Elizabeth Taylor as Helen.

To the credit of directors Burton and Coghill, Doctor Faustus has a suitably occult Gothic feel, and it looks for all the world like a lost entry in the Roger Corman-directed Poe series. Colors are bright while retaining a trapped-in-Hell aesthetic. A skeleton hangs next to Faustus as he delivers his soliloquies in his cave-like study, and he decorates a skull on his desk with the black laurel he received from his university. As he is swept along on his long, strange trip, he encounters the 7 Deadly Sins hidden behind masks (Greed is suspended inside a small cage, counting coins), and at one point a number of monks disappear from their cloaks, leaving their hoods vacant, like an assortment of Grim Reapers. Mephistophilis [sic], played by Andreas Teuber and carried over from the stage production, looks like The Seventh Seal‘s Death, and has an impressively forlorn aspect, casually describing the nature of fallen angels and his master Lucifer (David McIntosh, also from the play).

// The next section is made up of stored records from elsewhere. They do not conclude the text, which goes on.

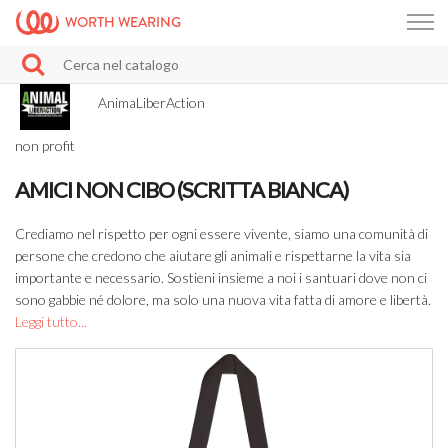
WORTH WEARING
AnimaLiberAction
non profit
AMICI NON CIBO (SCRITTA BIANCA)
Crediamo nel rispetto per ogni essere vivente, siamo una comunità di
persone che credono che aiutare gli animali e rispettarne la vita sia
importante e necessario. Sostieni insieme a noi i santuari dove non ci
sono gabbie né dolore, ma solo una nuova vita fatta di amore e libertà.
Leggi tutto...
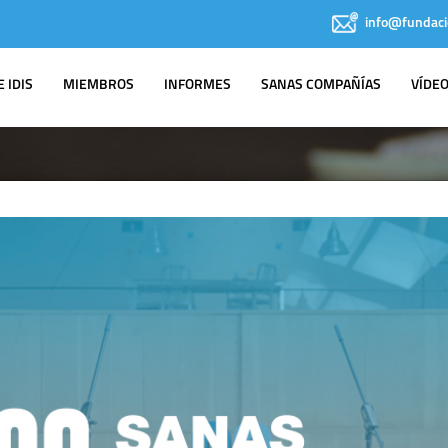
info@fundaci
 IDIS
MIEMBROS
INFORMES
SANAS COMPAÑÍAS
VÍDE
IDIS EN LOS
MEDIOS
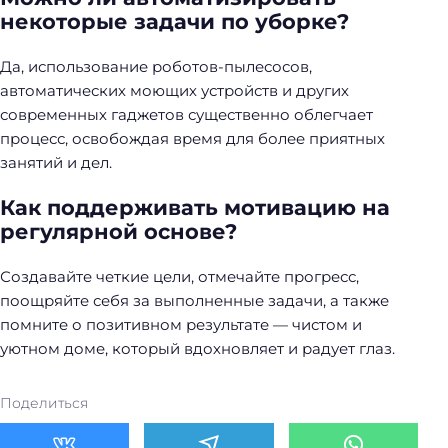
некоторые задачи по уборке?
Да, использование роботов-пылесосов,
автоматических моющих устройств и других
современных гаджетов существенно облегчает
процесс, освобождая время для более приятных
занятий и дел.
Как поддерживать мотивацию на
регулярной основе?
Создавайте четкие цели, отмечайте прогресс,
поощряйте себя за выполненные задачи, а также
помните о позитивном результате — чистом и
уютном доме, который вдохновляет и радует глаз.
Поделиться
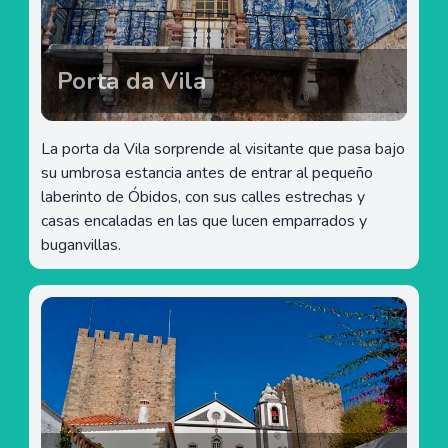
Porta da Vila
La porta da Vila sorprende al visitante que pasa bajo
su umbrosa estancia antes de entrar al pequeño
laberinto de Óbidos, con sus calles estrechas y
casas encaladas en las que lucen emparrados y
buganvillas.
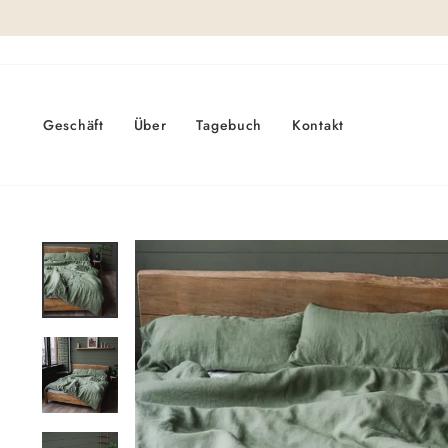
Direkt
zum
Inhalt
Geschäft
Über
Tagebuch
Kontakt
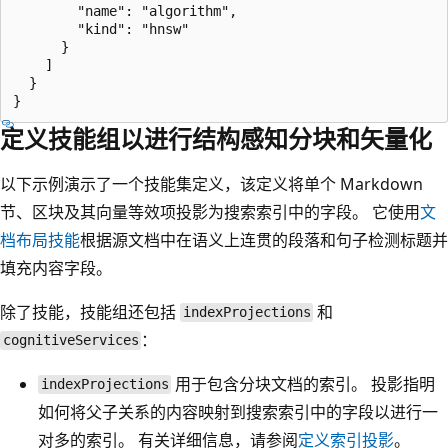
        "name": "algorithm",

        "kind": "hnsw"

      }

    ]

  }

定义技能组以进行结构感知分块和矢量化
以下示例演示了一个技能集定义，该定义将单个 Markdown
节、区块及其向量等效项投影为搜索索引中的字段。 它使用
文
档布局技能
根据源文档中在语义上连贯的段落和句子检测标题并
填充内容字段。
除了技能，技能组还包括
和
indexProjections
：
cognitiveServices
用于包含分块文档的索引。 投影指明
indexProjections
如何将父子关系的内容映射到搜索索引中的字段以进行一
对多的索引。 有关详细信息，请参阅
定义索引投影
。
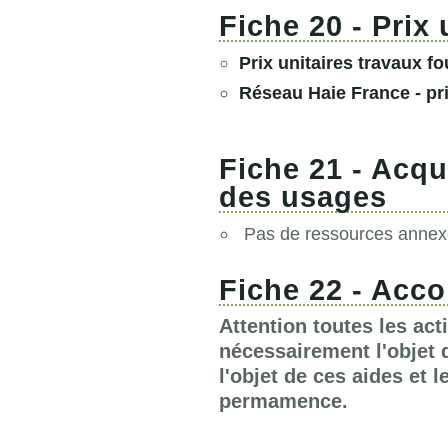
Fiche 20 - Prix 
Prix unitaires travaux f
Réseau Haie France - pr
Fiche 21 - Acqu
des usages
Pas de ressources annexe
Fiche 22 - Acc
Attention toutes les ac
nécessairement l'objet d
l'objet de ces aides et 
permamence.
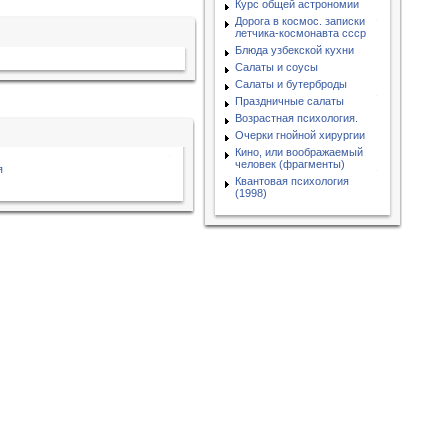
Курс общей астрономии
Дорога в космос. записки
летчика-космонавта ссср
Блюда узбекской кухни
Салаты и соусы
Салаты и бутерброды
Праздничные салаты
Возрастная психология.
Очерки гнойной хирургии
Кино, или воображаемый
человек (фрагменты)
я
Квантовая психология
(1998)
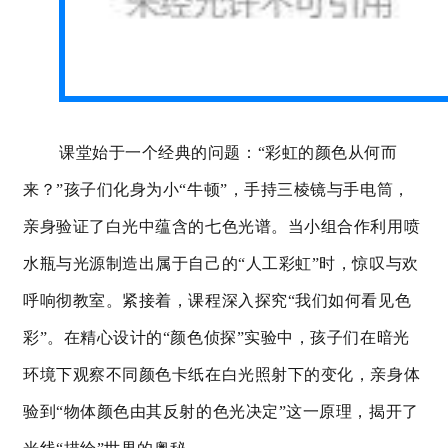
课堂始于一个经典的问题：
“彩虹的颜色从何而
来？”孩子们化身为小“牛顿”，手持三棱镜与手电筒，
亲身验证了白光中蕴含的
七色光
谱。当小组合作利用喷
水瓶与光源制造出属于自己的“人工彩虹”时，惊叹与欢
呼响彻教室。紧接着，课程深入探究“我们如何看见色
彩”。在精心设计的“颜色侦探”实验中，孩子们在暗光
环境下观察不同颜色卡纸在白光照射下的变化，亲身体
验到“物体颜色由其反射的色光决定”这一原理，揭开了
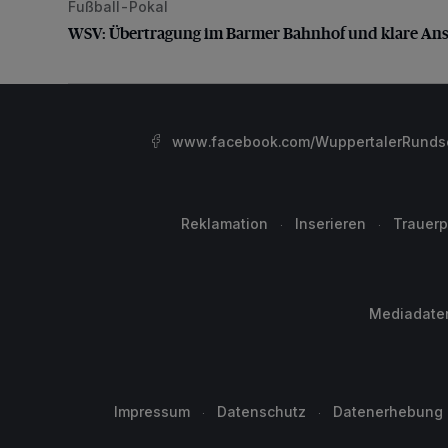
Fußball-Pokal
WSV: Übertragung im Barmer Bahnhof und klare An
WSV: Übertragung im Barmer Bahnhof und klare An
www.facebook.com/WuppertalerRunds
Reklamation
Inserieren
Trauerp
Mediadate
Impressum
Datenschutz
Datenerhebung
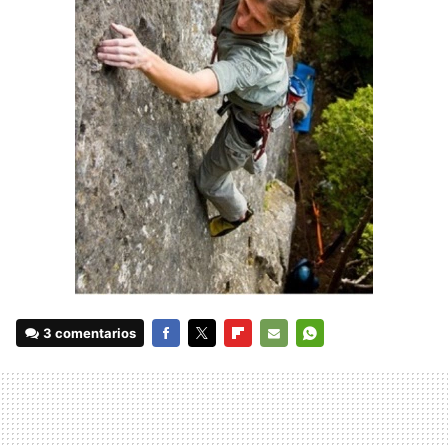
3 comentarios
FACEBOOK
TWITTER
FLIPBOARD
E-
WHATSAPP
MAIL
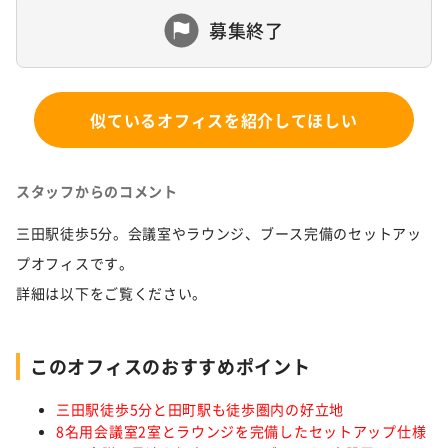
募集終了
似ているオフィスを紹介してほしい
スタッフからのコメント
三田駅徒歩5分。会議室やラウンジ、ブース完備のセットアッ
プオフィスです。
詳細は以下をご覧ください。
このオフィスのおすすめポイント
三田駅徒歩5分と田町駅も徒歩圏内の好立地
8名用会議室2室とラウンジを完備したセットアップ仕様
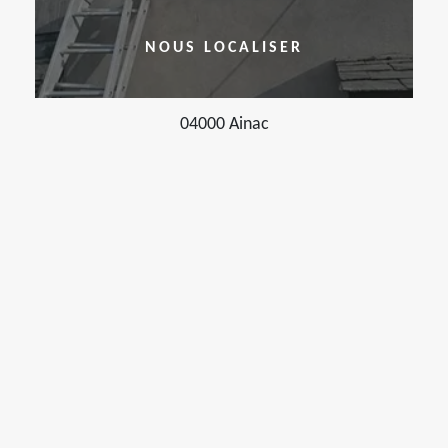
NOUS LOCALISER
04000 Ainac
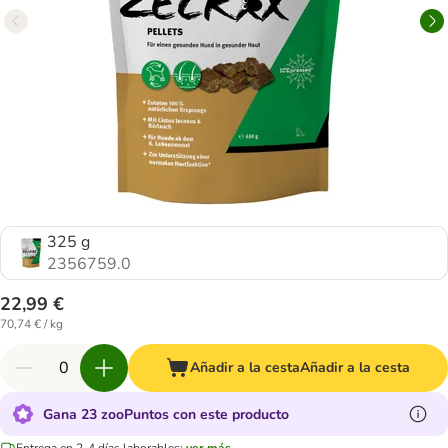
325 g
2356759.0
22,99 €
70,74 € / kg
Añadir a la cesta
Añadir a la cesta
Gana 23 zooPuntos con este producto
Entrega en 2-4 días laborables:
ver más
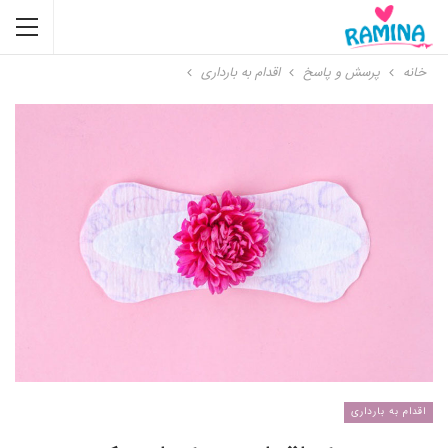
خانه
پرسش و پاسخ
اقدام به بارداری
اقدام به بارداری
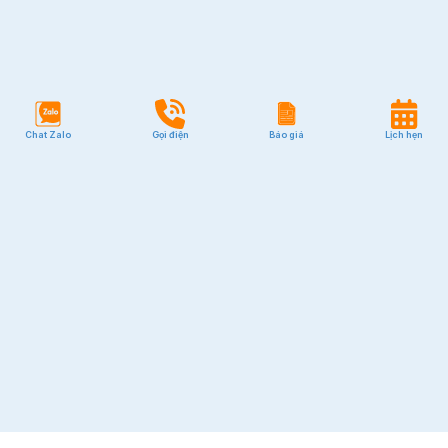
Chat Zalo
Gọi điện
Báo giá
Lịch hẹn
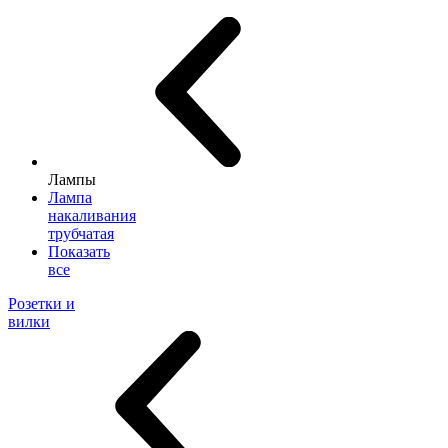
Лампы
Лампа
накаливания
трубчатая
Показать
все
Розетки и
вилки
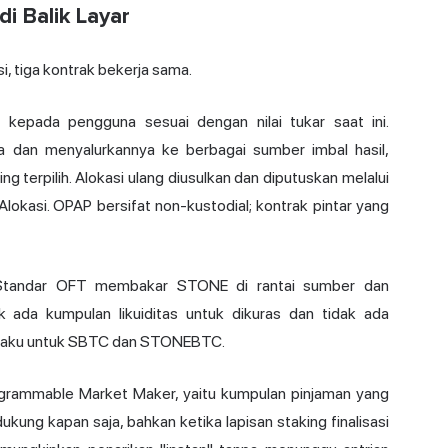
i Balik Layar
, tiga kontrak bekerja sama.
epada pengguna sesuai dengan nilai tukar saat ini.
dan menyalurkannya ke berbagai sumber imbal hasil,
 terpilih. Alokasi ulang diusulkan dan diputuskan melalui
lokasi. OPAP bersifat non-kustodial; kontrak pintar yang
. Standar OFT membakar STONE di rantai sumber dan
k ada kumpulan likuiditas untuk dikuras dan tidak ada
erlaku untuk SBTC dan STONEBTC.
grammable Market Maker, yaitu kumpulan pinjaman yang
ung kapan saja, bahkan ketika lapisan staking finalisasi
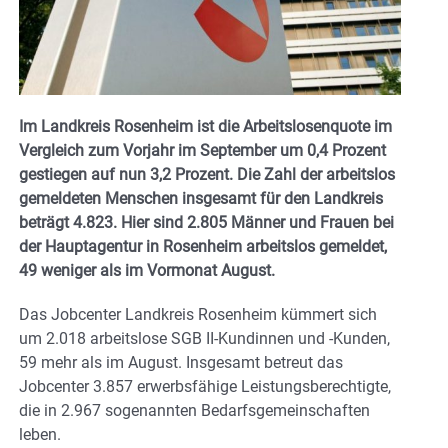
Im Landkreis Rosenheim ist die Arbeitslosenquote im
Vergleich zum Vorjahr im September um 0,4 Prozent
gestiegen auf nun 3,2 Prozent. Die Zahl der arbeitslos
gemeldeten Menschen insgesamt für den Landkreis
beträgt 4.823. Hier sind 2.805 Männer und Frauen bei
der Hauptagentur in Rosenheim arbeitslos gemeldet,
49 weniger als im Vormonat August.
Das Jobcenter Landkreis Rosenheim kümmert sich
um 2.018 arbeitslose SGB II-Kundinnen und -Kunden,
59 mehr als im August. Insgesamt betreut das
Jobcenter 3.857 erwerbsfähige Leistungsberechtigte,
die in 2.967 sogenannten Bedarfsgemeinschaften
leben.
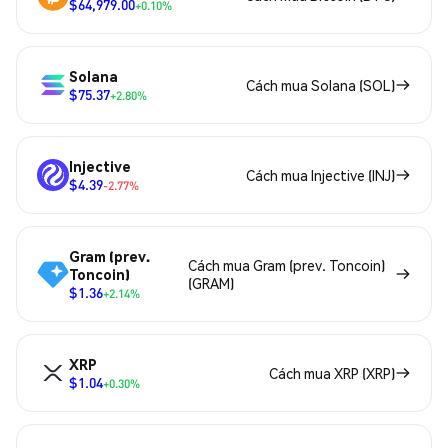
$64,979.00
+0.10%
Solana
Cách mua Solana (SOL)
$75.37
+2.80%
Injective
Cách mua Injective (INJ)
$4.39
-2.77%
Gram (prev.
Cách mua Gram (prev. Toncoin)
Toncoin)
(GRAM)
$1.36
+2.14%
XRP
Cách mua XRP (XRP)
$1.04
+0.30%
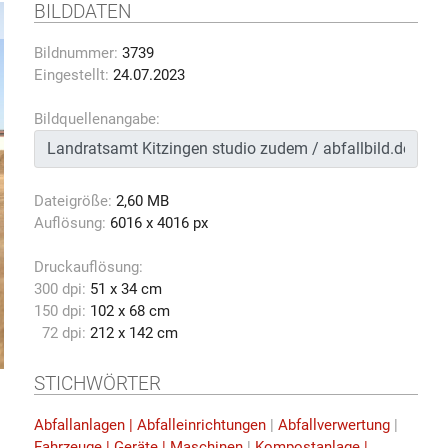
BILDDATEN
Bildnummer:
3739
Eingestellt:
24.07.2023
Bildquellenangabe:
Dateigröße:
2,60 MB
Auflösung:
6016 x 4016 px
Druckauflösung:
300 dpi:
51 x 34 cm
150 dpi:
102 x 68 cm
72 dpi:
212 x 142 cm
STICHWÖRTER
Abfallanlagen | Abfalleinrichtungen
|
Abfallverwertung
|
Fahrzeuge | Geräte | Maschinen
|
Kompostanlage |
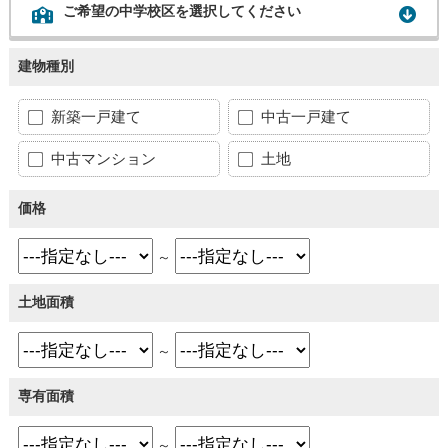
ご希望の中学校区を選択してください
建物種別
新築一戸建て
中古一戸建て
中古マンション
土地
価格
～
土地面積
～
専有面積
～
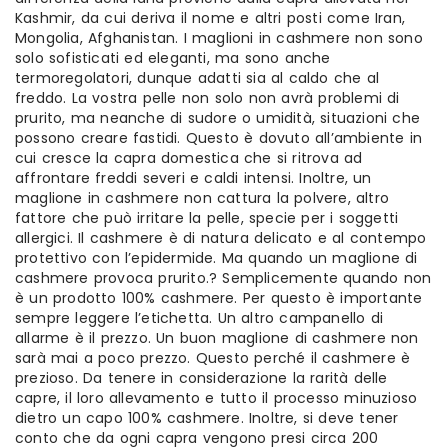
Kashmir, da cui deriva il nome e altri posti come Iran,
Mongolia, Afghanistan. I maglioni in cashmere non sono
solo sofisticati ed eleganti, ma sono anche
termoregolatori, dunque adatti sia al caldo che al
freddo. La vostra pelle non solo non avrà problemi di
prurito, ma neanche di sudore o umidità, situazioni che
possono creare fastidi. Questo è dovuto all’ambiente in
cui cresce la capra domestica che si ritrova ad
affrontare freddi severi e caldi intensi. Inoltre, un
maglione in cashmere non cattura la polvere, altro
fattore che può irritare la pelle, specie per i soggetti
allergici. Il cashmere è di natura delicato e al contempo
protettivo con l’epidermide. Ma quando un maglione di
cashmere provoca prurito.? Semplicemente quando non
è un prodotto 100% cashmere. Per questo è importante
sempre leggere l’etichetta. Un altro campanello di
allarme è il prezzo. Un buon maglione di cashmere non
sarà mai a poco prezzo. Questo perché il cashmere è
prezioso. Da tenere in considerazione la rarità delle
capre, il loro allevamento e tutto il processo minuzioso
dietro un capo 100% cashmere. Inoltre, si deve tener
conto che da ogni capra vengono presi circa 200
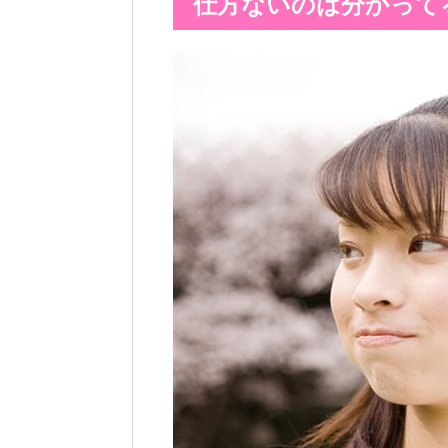
仕方ないのは分かって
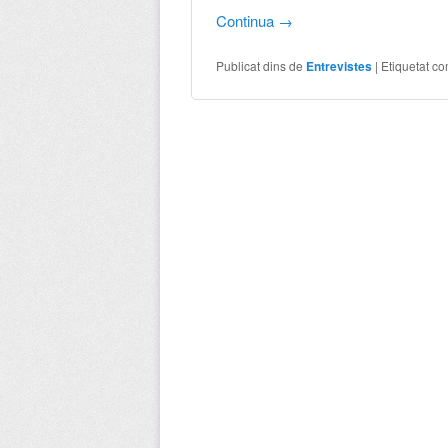
Continua
→
Publicat dins de
Entrevistes
|
Etiquetat c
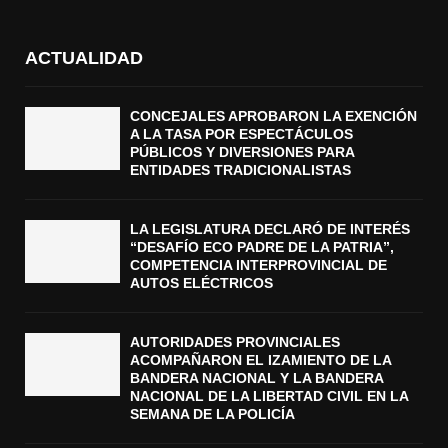
ACTUALIDAD
CONCEJALES APROBARON LA EXENCIÓN
A LA TASA POR ESPECTÁCULOS
PÚBLICOS Y DIVERSIONES PARA
ENTIDADES TRADICIONALISTAS
LA LEGISLATURA DECLARÓ DE INTERÉS
“DESAFÍO ECO PADRE DE LA PATRIA”,
COMPETENCIA INTERPROVINCIAL DE
AUTOS ELÉCTRICOS
AUTORIDADES PROVINCIALES
ACOMPAÑARON EL IZAMIENTO DE LA
BANDERA NACIONAL Y LA BANDERA
NACIONAL DE LA LIBERTAD CIVIL EN LA
SEMANA DE LA POLICÍA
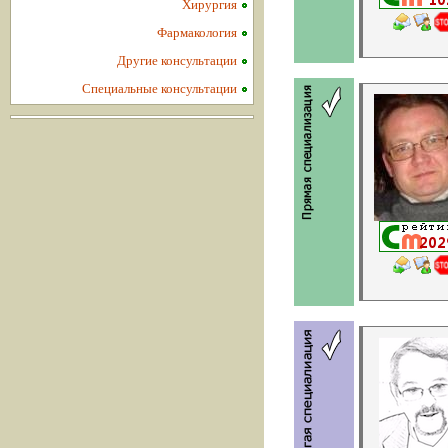
Хирургия
Фармакология
Другие консультации
Специальные консультации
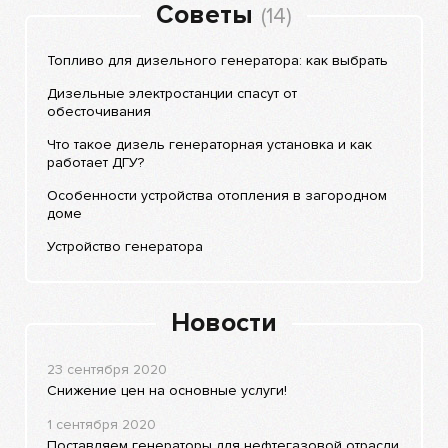
Советы
(14)
Топливо для дизельного генератора: как выбрать
Дизельные электростанции спасут от
обесточивания
Что такое дизель генераторная установка и как
работает ДГУ?
Особенности устройства отопления в загородном
доме
Устройство генератора
Новости
23 сентября 2020
Снижение цен на основные услуги!
1 сентября 2020
Поставляем генераторы для нефтегазовой отрасли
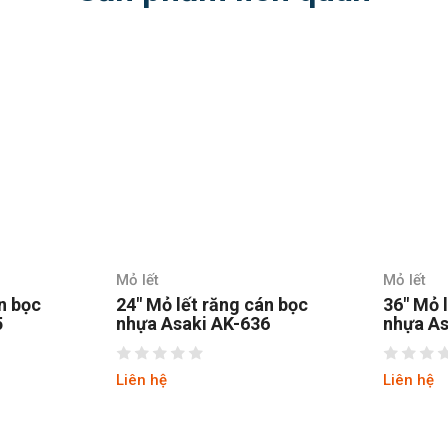
Mỏ lết
Mỏ lết
n bọc
24″ Mỏ lết răng cán bọc
36″ Mỏ 
5
nhựa Asaki AK-636
nhựa As
Liên hệ
Liên hệ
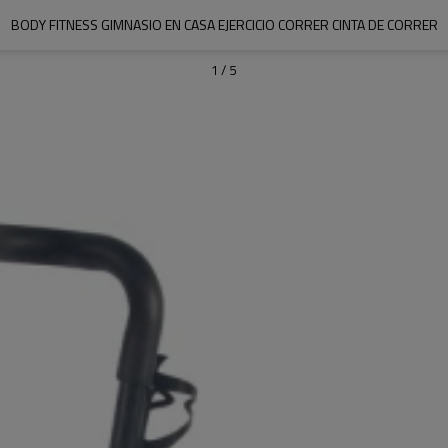
BODY FITNESS GIMNASIO EN CASA EJERCICIO CORRER CINTA DE CORRER
1
/
5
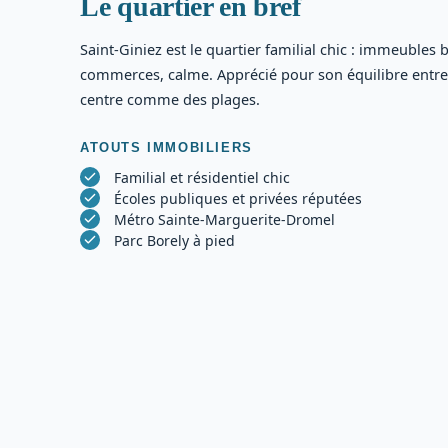
Le quartier en bref
Saint-Giniez est le quartier familial chic : immeubles 
commerces, calme. Apprécié pour son équilibre entre 
centre comme des plages.
ATOUTS IMMOBILIERS
Familial et résidentiel chic
Écoles publiques et privées réputées
Métro Sainte-Marguerite-Dromel
Parc Borely à pied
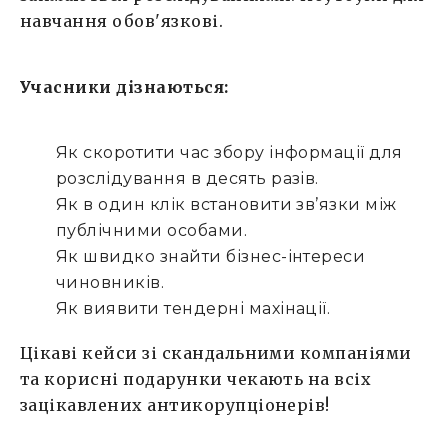
навчання обов'язкові.
Учасники дізнаються:
Як скоротити час збору інформації для
розслідування в десять разів.
Як в один клік встановити зв’язки між
публічними особами.
Як швидко знайти бізнес-інтереси
чиновників.
Як виявити тендерні махінації.
Цікаві кейси зі скандальними компаніями
та корисні подарунки чекають на всіх
зацікавлених антикорупціонерів!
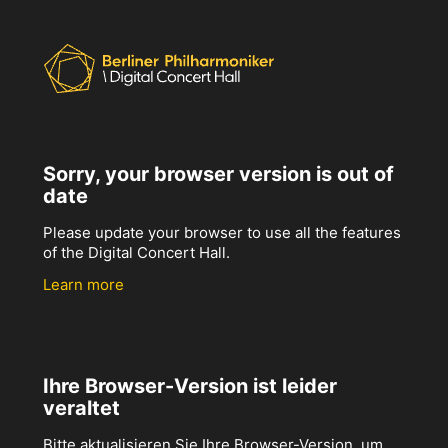
Sorry, your browser version is out of
date
Please update your browser to use all the features
of the Digital Concert Hall.
Learn more
Ihre Browser-Version ist leider
veraltet
Bitte aktualisieren Sie Ihre Browser-Version, um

On two occasions Burton wanders into a starfield, like the walls falling away for “The Galaxy Song” in Monty Python’s The Meaning of Life (1983) – though to a modern viewer it will be a reminder that a singing and dancing Eric Idle could only enliven this movie. Nude or semi-nude women are offered to Faustus for his pleasure, but invariably they turn into ugly hags. And as Faustus descends into Hell in the final scenes, the screaming damned are flogged all around him (though Coffin Joe has done this better).

Lobby card.

Every once in a while Taylor wanders in, accompanied by five notes which are supposed to sound ethereal, but are like fingernails on a chalkboard. She is filmed in soft focus and struts before Burton while he gapes in lust, then she disappears. By the second or third time this happens, the film changes from tragedy to comedy. “Was this the face that launched a thousand ships?” Dr. Faustus famously asks, to which the natural response is, “No, that’s your wife, Elizabeth Taylor.” Her most impressive makeup – or, at least, her most memorable – is a thick coat of silver paint and a wig made of silver paper curls. In the finale, she becomes a Medusa to drag the good doctor to Hell. But her “glamorous” presentation foreshadows the perfume commercials that would become her prime acting opportunities in later decades. She is displayed like soft-focus divinity incarnate, but never given a single line of dialogue, all she can do is walk some invisible catwalk in her admirer’s library. It’s just one piece of the delusion that fuels Burton’s Doctor Faustus. Though Marlowe’s play is a classic, it contains no real narrative drive; what has endured is its intriguing central idea. Murnau, at least, found quite a bit for his Faust to do while conducting his dealings with Satan. Burton and Coghill alter and cut the play, but they don’t feel compelled to help with its story. For 93 minutes, Burton walks back and forth through the frame delivering his Marlowe passionately, and all that ever happens is Taylor, materializing and de-materializing in her various gowns. Perhaps I’m neglecting the epic battle scene which interrupts the Pride sequence – except this is all borrowed stock footage. A more liberal adaptation of the source would have been welcome, because despite all the 60’s Gothic piled mustily into the frame, to make this one-man-(and-his-woman)-show truly cinematic would require a great deal of visual razzmatazz, something more like F.W. Murnau’s silent film. Instead, it’s like spending an hour and a half locked in a cobwebbed cellar growing nauseous on vats of old perfume.